### EXERCISE REQUIREMENTS
Rewrite the entries below with "locality" changed to "site" and everything else left as it is, omitting the pictures.

---

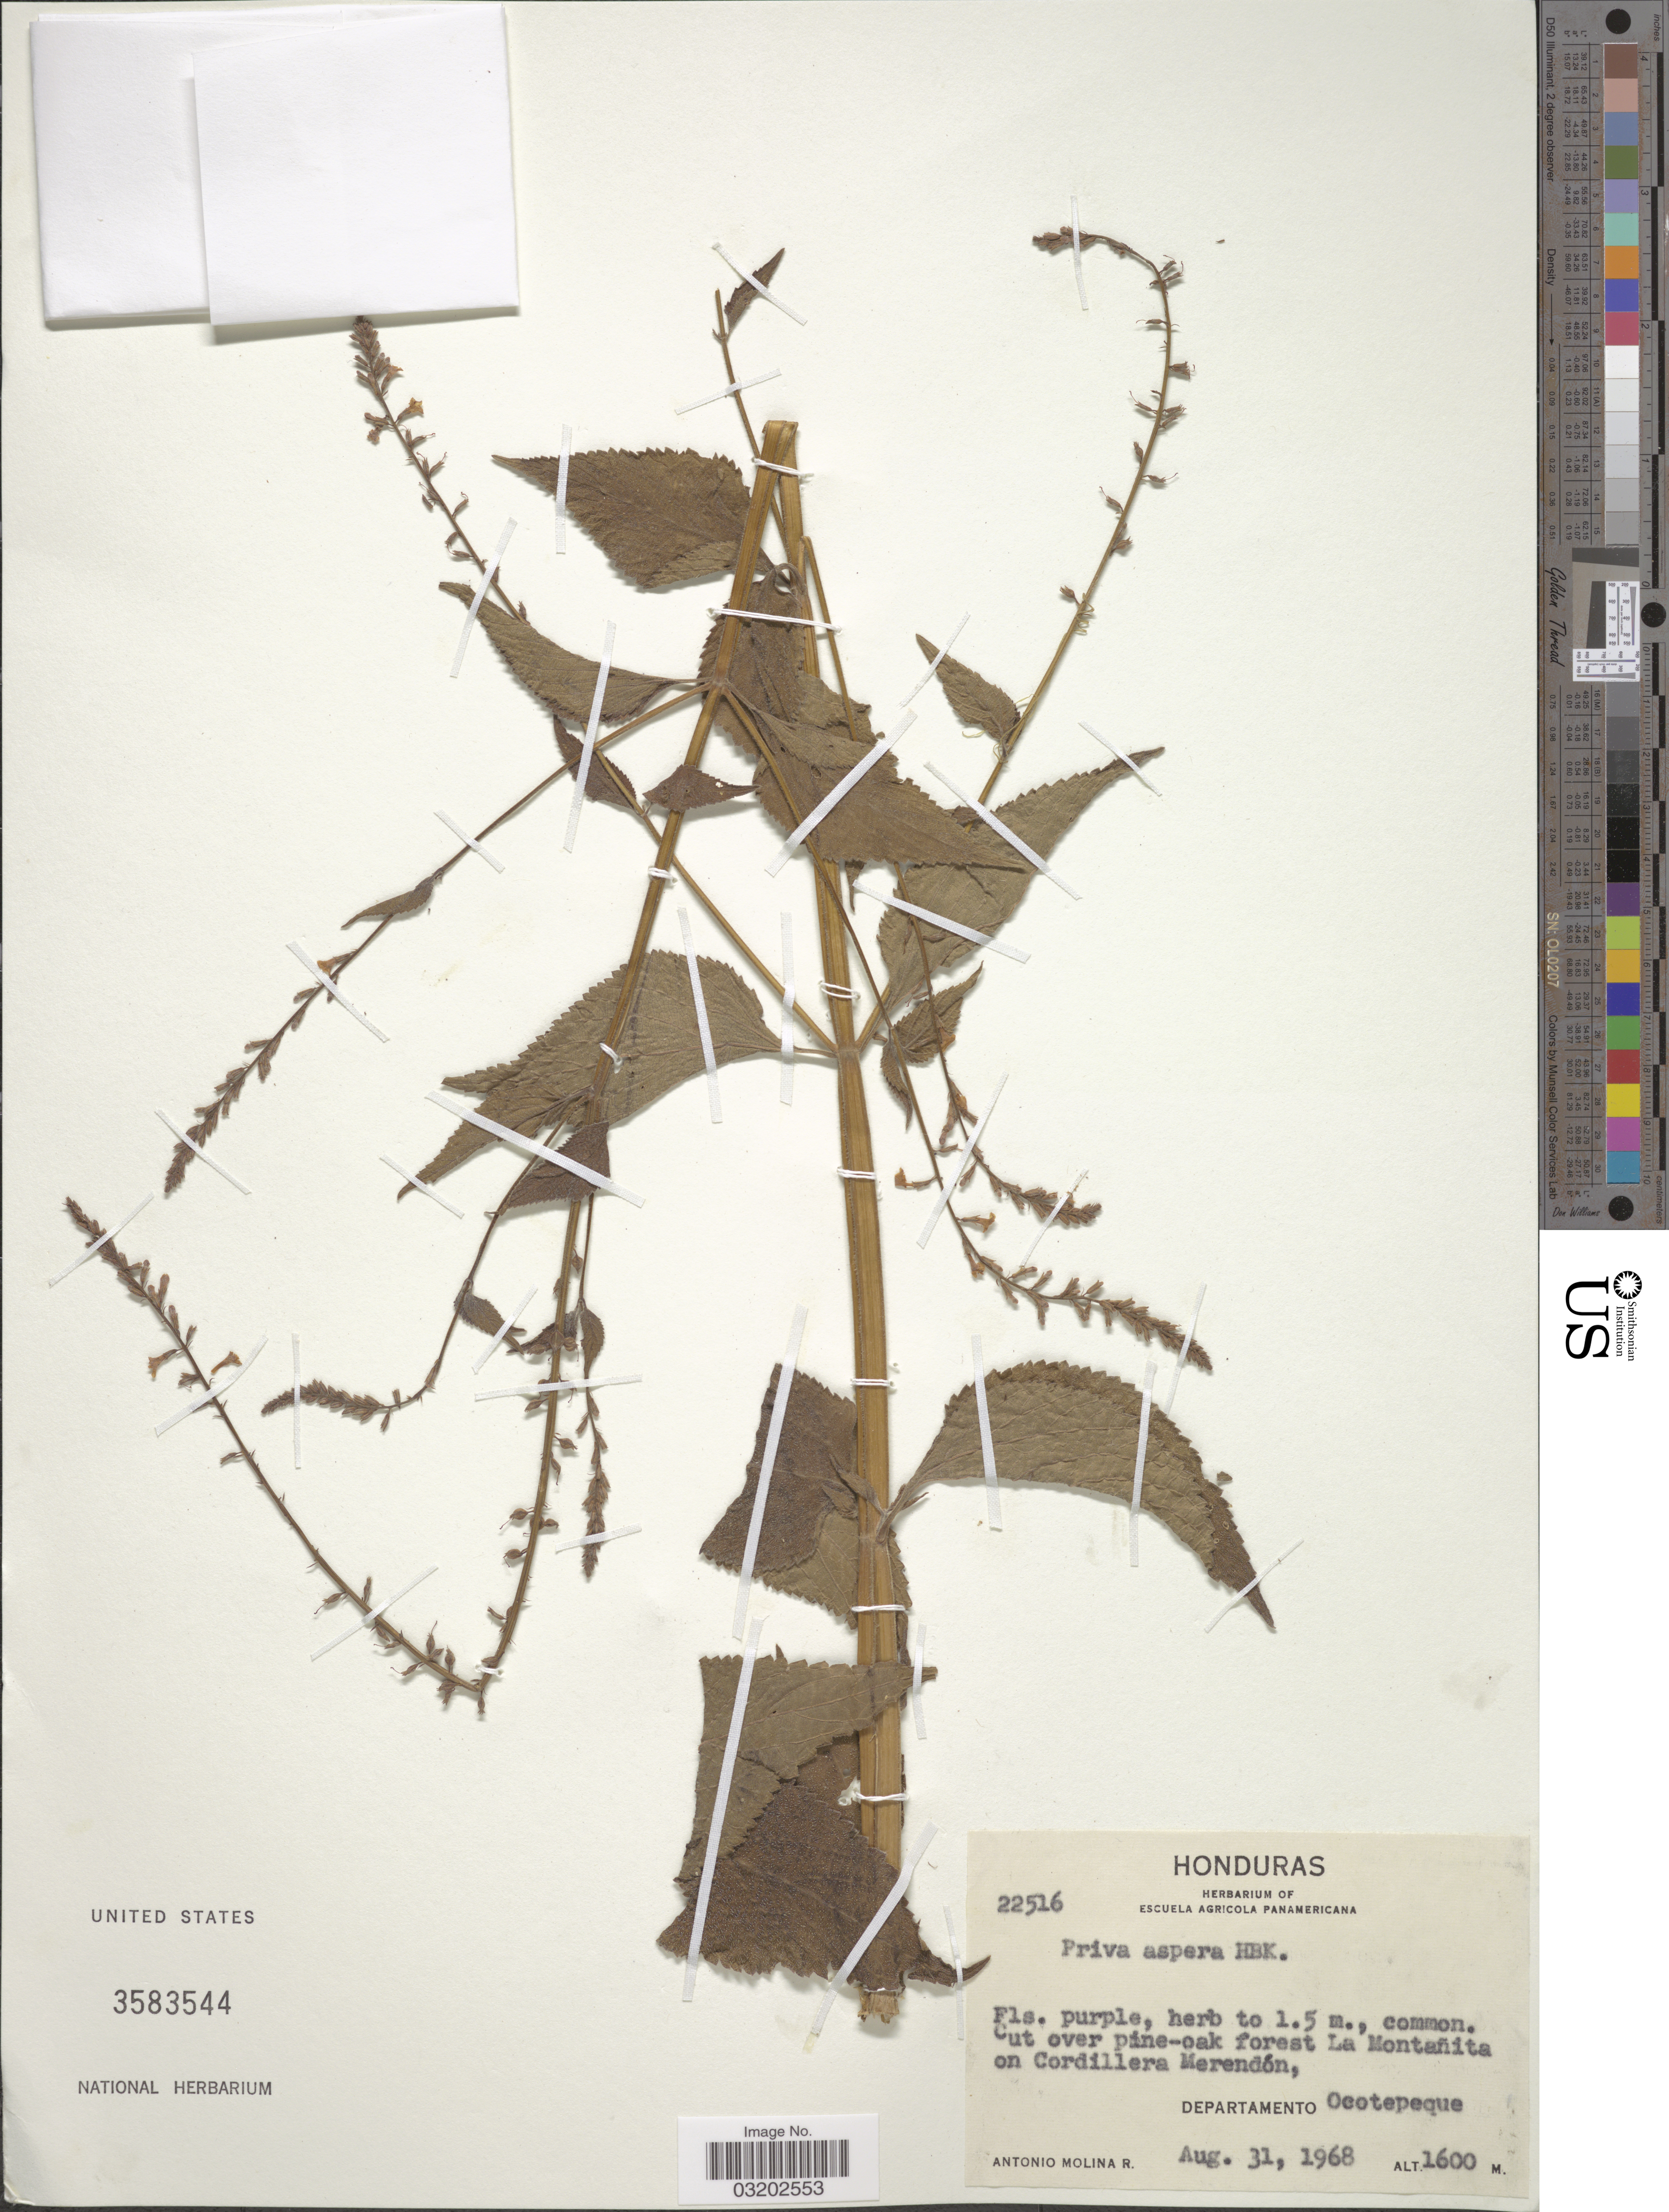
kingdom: Plantae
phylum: Tracheophyta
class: Magnoliopsida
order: Lamiales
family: Verbenaceae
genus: Priva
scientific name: Priva aspera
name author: Kunth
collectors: A. Molina R.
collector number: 22516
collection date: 1968-08-31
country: Honduras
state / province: Ocotepeque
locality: La Montañita on Cordillera Merendón, Departamento Ocotepeque.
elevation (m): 1600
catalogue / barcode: US 3583544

---

### RESPONSE TO THIS EXERCISE
kingdom: Plantae
phylum: Tracheophyta
class: Magnoliopsida
order: Lamiales
family: Verbenaceae
genus: Priva
scientific name: Priva aspera
name author: Kunth
collectors: A. Molina R.
collector number: 22516
collection date: 1968-08-31
country: Honduras
state / province: Ocotepeque
site: La Montañita on Cordillera Merendón, Departamento Ocotepeque.
elevation (m): 1600
catalogue / barcode: US 3583544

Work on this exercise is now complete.